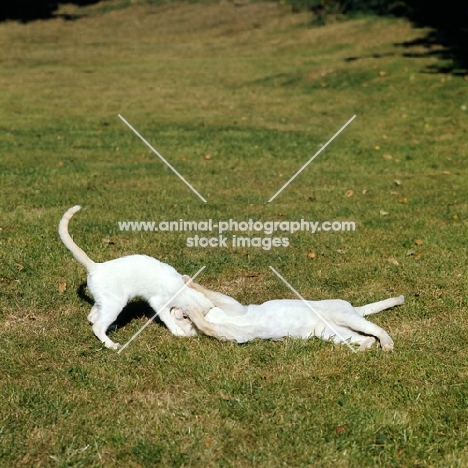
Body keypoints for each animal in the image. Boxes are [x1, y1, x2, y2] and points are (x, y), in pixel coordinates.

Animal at [57, 207, 216, 350]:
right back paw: (111, 345)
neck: (184, 291)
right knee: (97, 326)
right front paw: (178, 332)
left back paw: (112, 326)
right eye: (186, 318)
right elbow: (168, 319)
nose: (181, 315)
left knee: (92, 317)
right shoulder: (157, 302)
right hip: (116, 303)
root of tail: (96, 267)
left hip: (105, 302)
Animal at [172, 276, 402, 350]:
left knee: (378, 329)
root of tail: (352, 306)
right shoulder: (234, 335)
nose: (174, 309)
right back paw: (364, 348)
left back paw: (387, 344)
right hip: (332, 334)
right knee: (365, 338)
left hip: (344, 317)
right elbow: (208, 326)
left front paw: (187, 283)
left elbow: (208, 293)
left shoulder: (233, 306)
# # # # #
__Exercise prompt__:
Could you set down verbatim the lines from the beginning of the entries above through the line containing "right back paw: (364, 348)", both included, leaving out the pictures?

__Exercise result__:
Body keypoints for each animal in the image. Boxes are [x1, y1, x2, y2] and points are (x, y), in pixel coordinates.

Animal at [57, 207, 216, 350]:
right back paw: (111, 345)
neck: (184, 291)
right knee: (97, 326)
right front paw: (178, 332)
left back paw: (112, 326)
right eye: (186, 318)
right elbow: (168, 319)
nose: (181, 315)
left knee: (92, 317)
right shoulder: (157, 302)
right hip: (116, 303)
root of tail: (96, 267)
left hip: (105, 302)
Animal at [172, 276, 402, 350]:
left knee: (378, 329)
root of tail: (352, 306)
right shoulder: (234, 335)
nose: (174, 309)
right back paw: (364, 348)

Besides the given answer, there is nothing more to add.